• _Recorded information_:
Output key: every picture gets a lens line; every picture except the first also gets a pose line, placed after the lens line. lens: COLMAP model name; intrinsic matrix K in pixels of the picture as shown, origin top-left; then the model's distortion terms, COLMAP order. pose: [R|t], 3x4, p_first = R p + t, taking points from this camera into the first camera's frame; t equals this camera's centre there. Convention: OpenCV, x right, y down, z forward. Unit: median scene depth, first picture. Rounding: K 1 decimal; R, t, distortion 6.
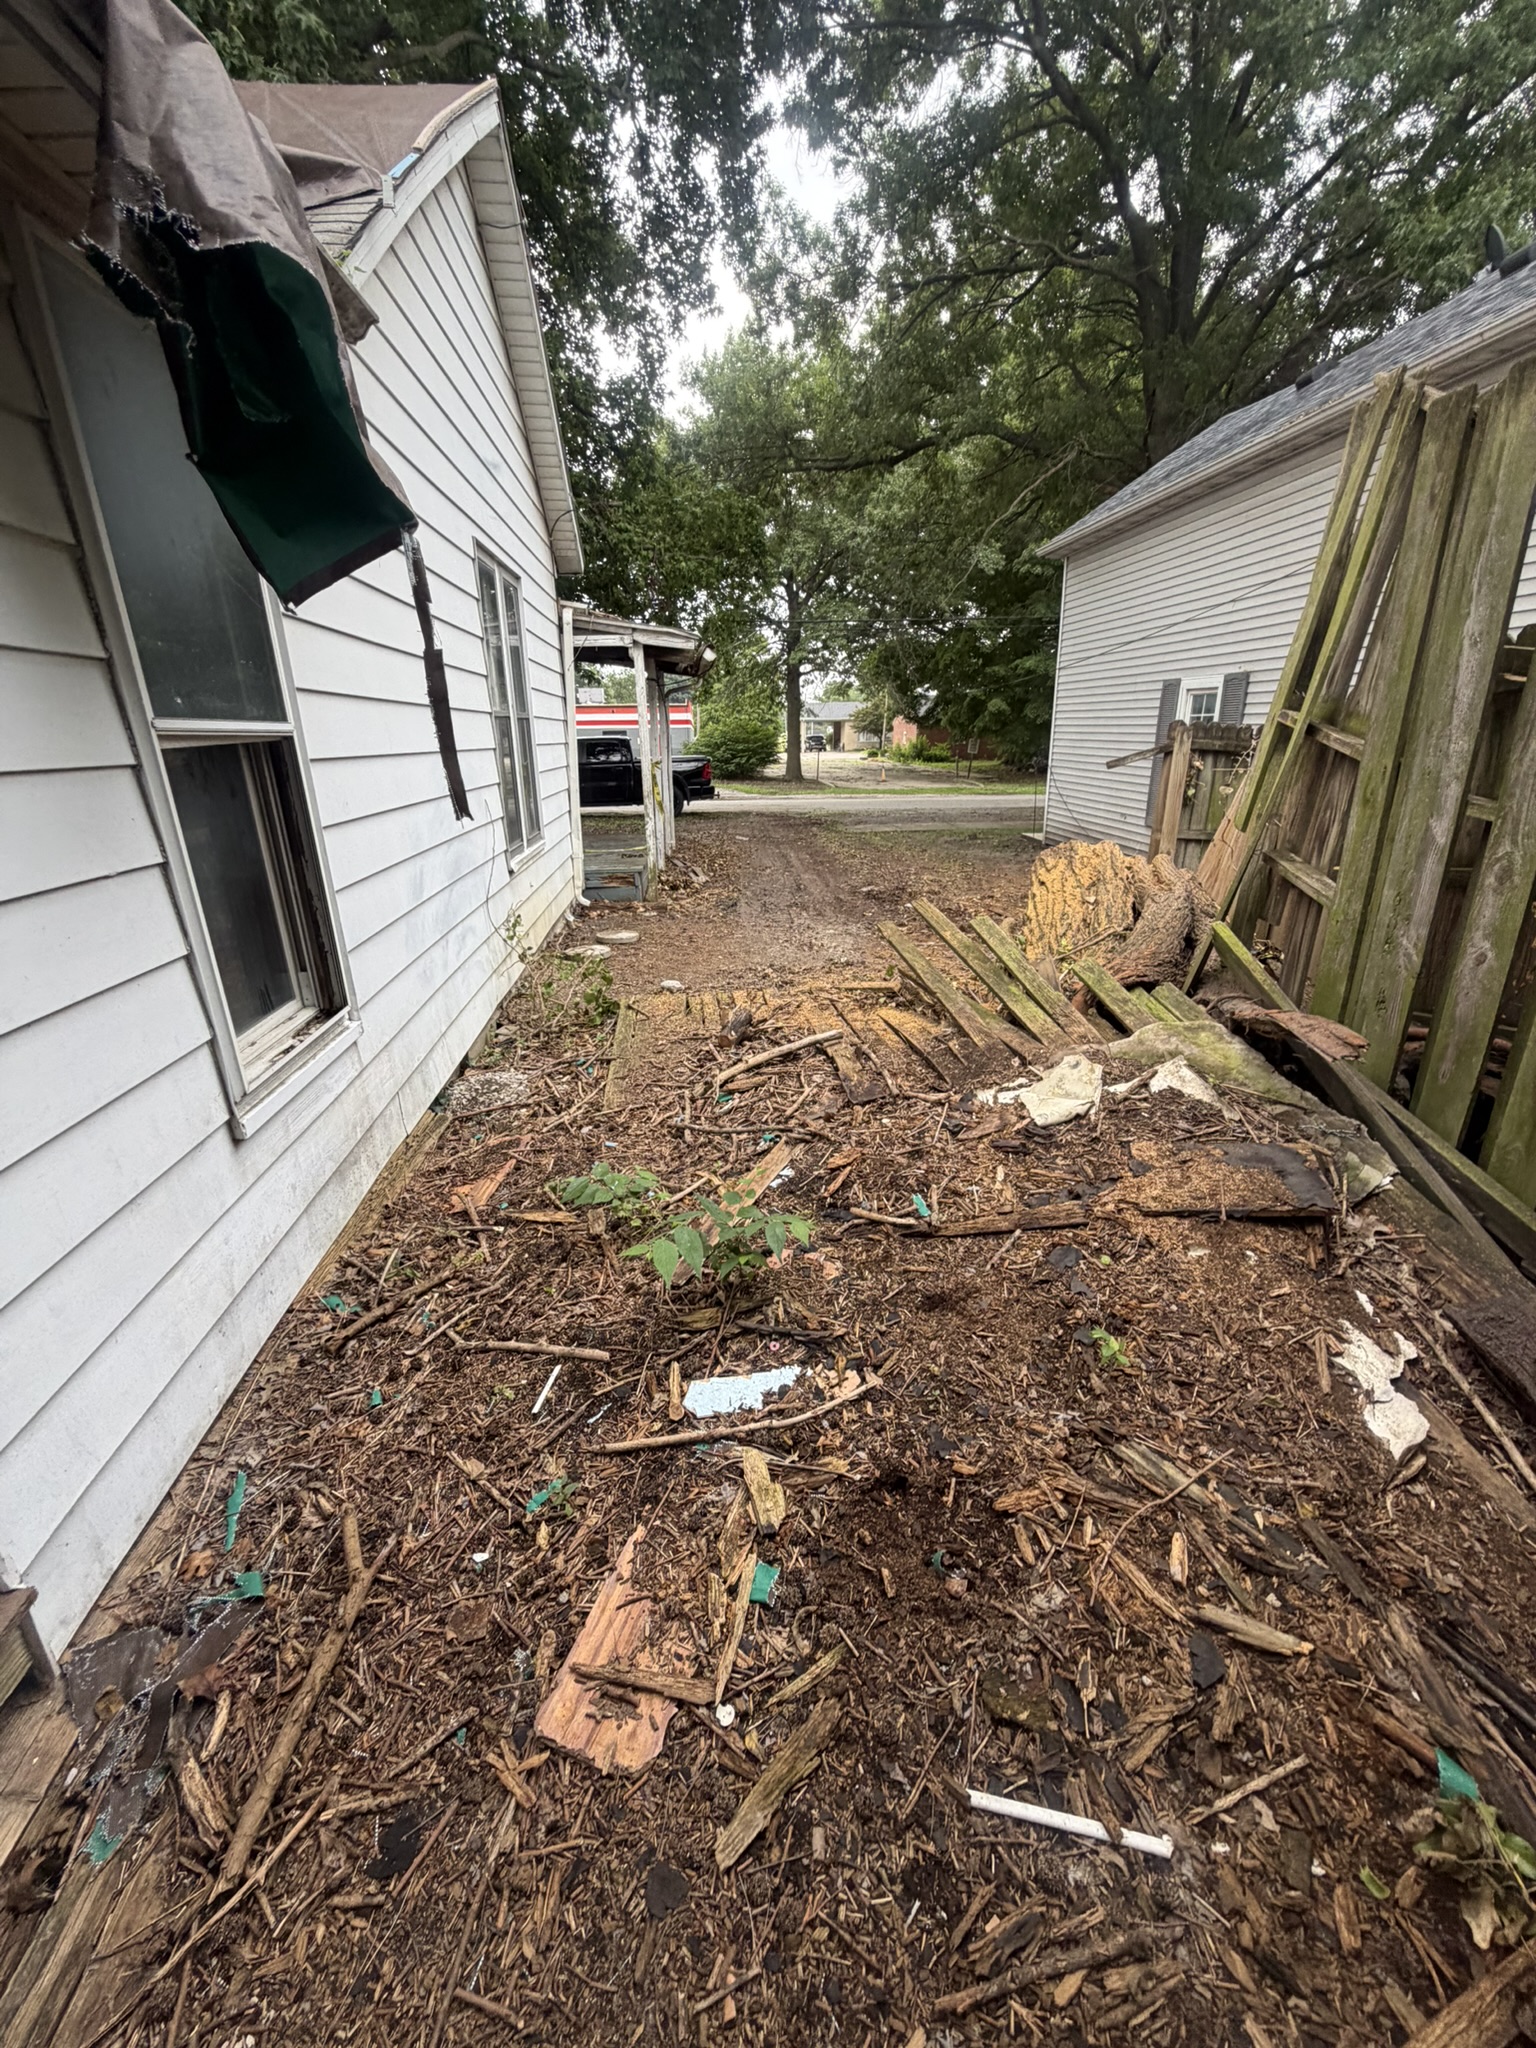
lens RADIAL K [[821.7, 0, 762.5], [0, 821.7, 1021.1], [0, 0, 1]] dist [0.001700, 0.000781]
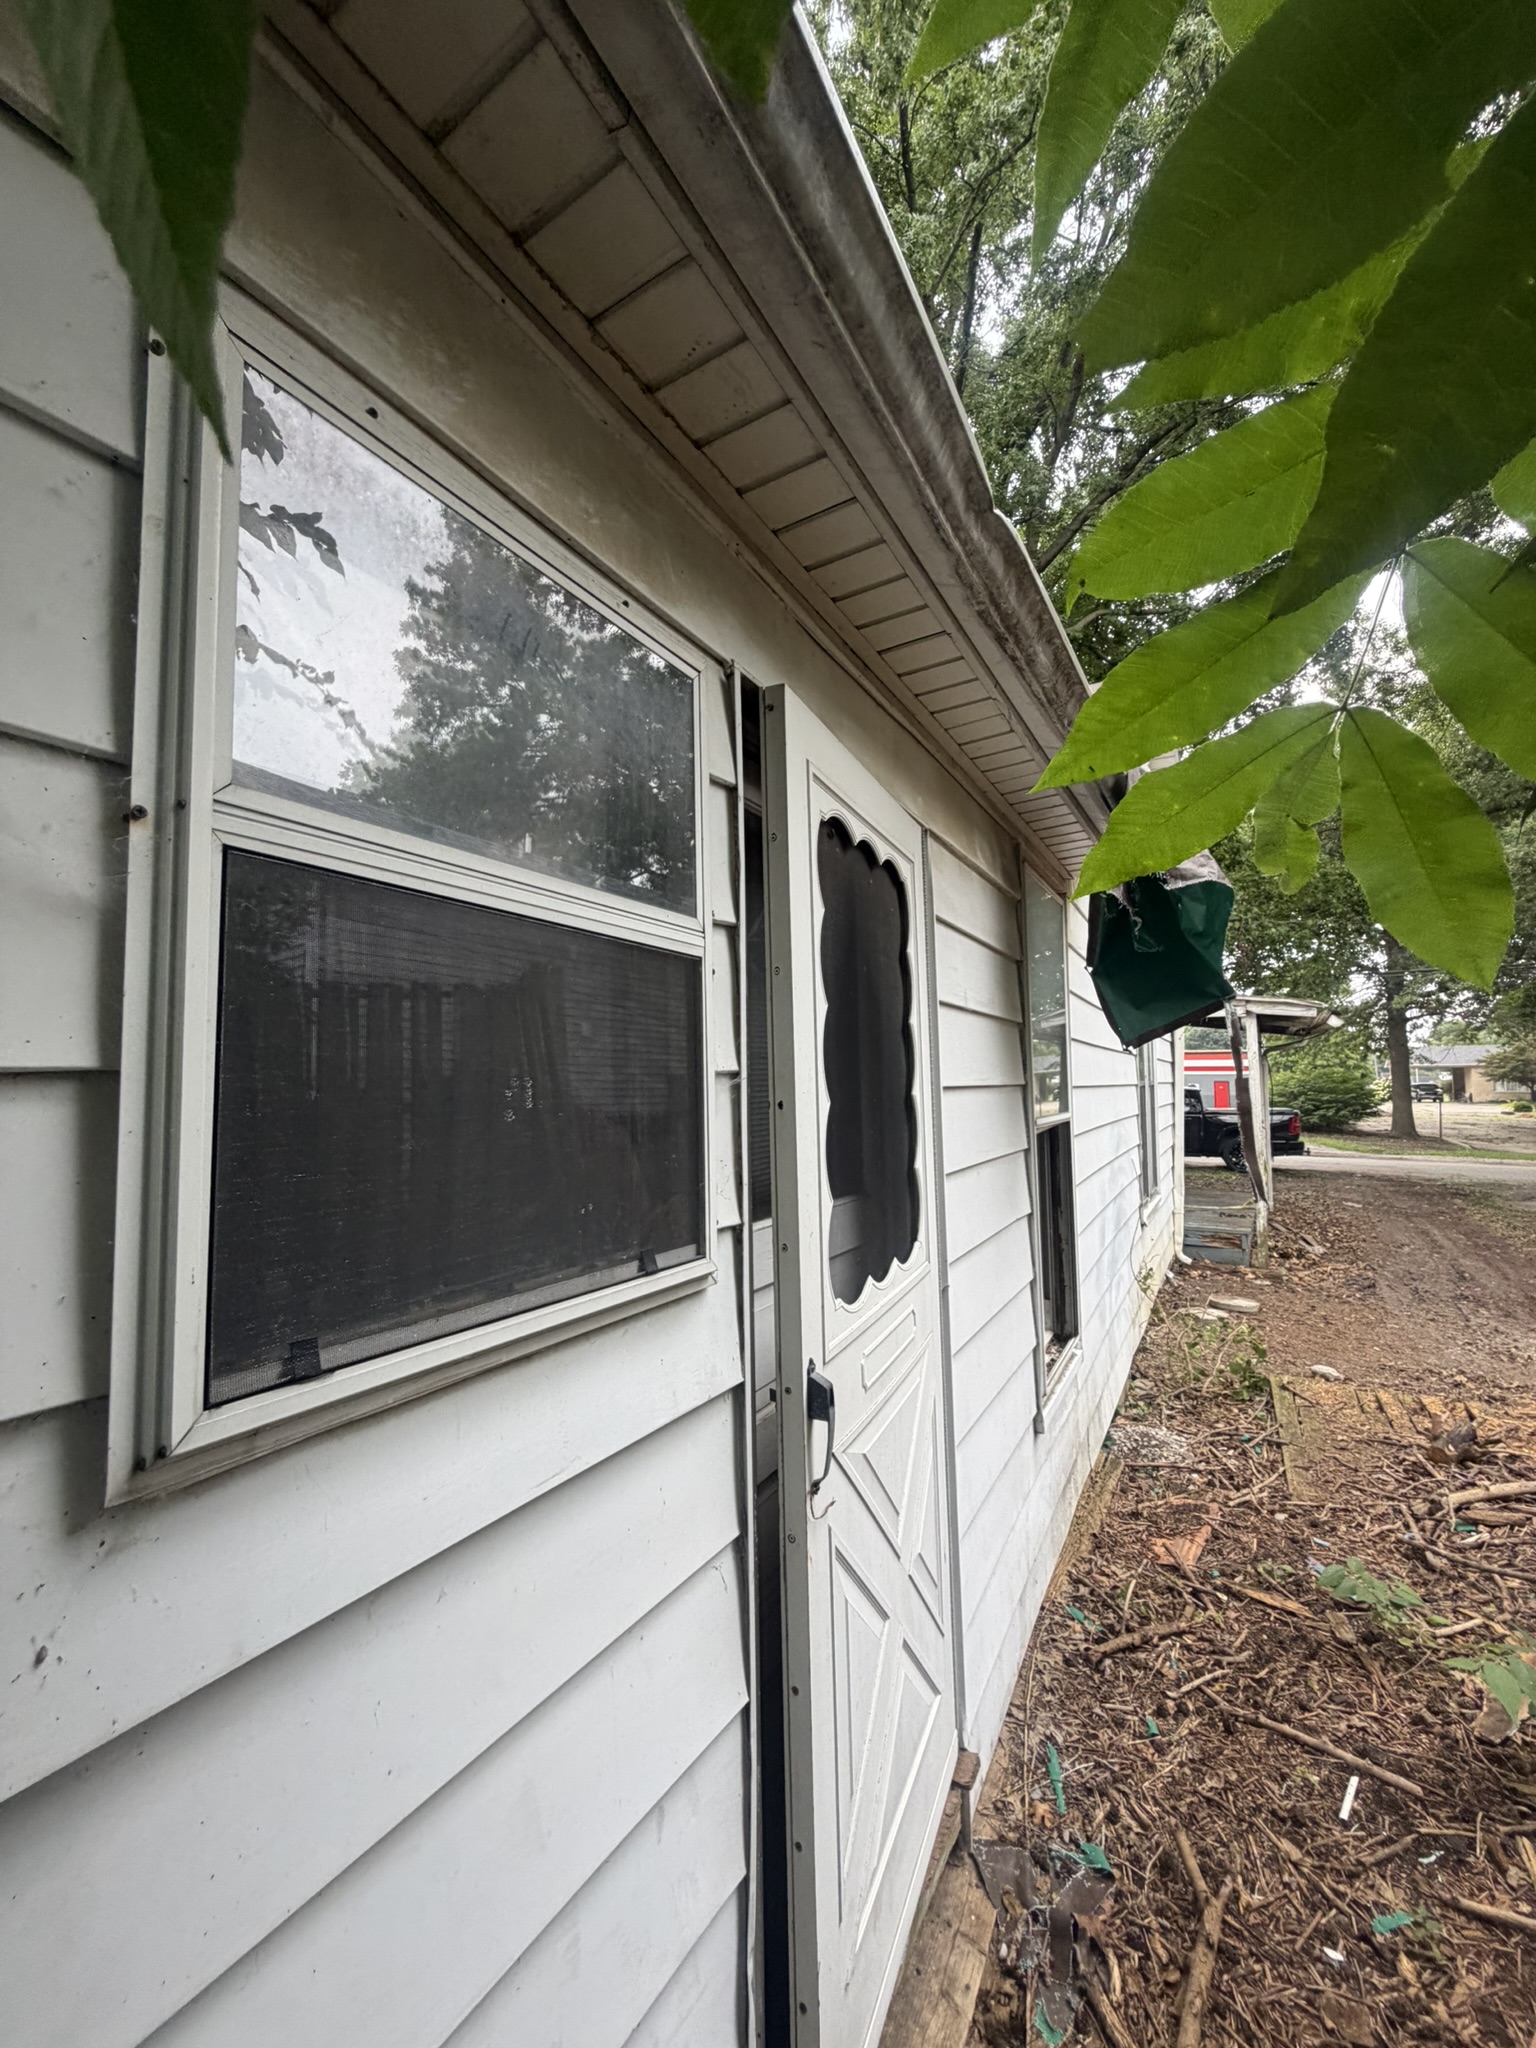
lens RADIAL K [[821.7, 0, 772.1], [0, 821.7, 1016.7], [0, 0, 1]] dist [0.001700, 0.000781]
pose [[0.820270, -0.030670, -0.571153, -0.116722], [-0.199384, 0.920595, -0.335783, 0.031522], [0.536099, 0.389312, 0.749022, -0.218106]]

• _What is being asked_: Set down the full listing above with its wording unchanged. Leave out its images.

• _Answer for the task_:
Output key: every picture gets a lens line; every picture except the first also gets a pose line, placed after the lens line. lens: COLMAP model name; intrinsic matrix K in pixels of the picture as shown, origin top-left; then the model's distortion terms, COLMAP order. pose: [R|t], 3x4, p_first = R p + t, taking points from this camera into the first camera's frame; t equals this camera's centre there. Convention: OpenCV, x right, y down, z forward. Unit: median scene depth, first picture. Rounding: K 1 decimal; R, t, distortion 6.
lens RADIAL K [[821.7, 0, 762.5], [0, 821.7, 1021.1], [0, 0, 1]] dist [0.001700, 0.000781]
lens RADIAL K [[821.7, 0, 772.1], [0, 821.7, 1016.7], [0, 0, 1]] dist [0.001700, 0.000781]
pose [[0.820270, -0.030670, -0.571153, -0.116722], [-0.199384, 0.920595, -0.335783, 0.031522], [0.536099, 0.389312, 0.749022, -0.218106]]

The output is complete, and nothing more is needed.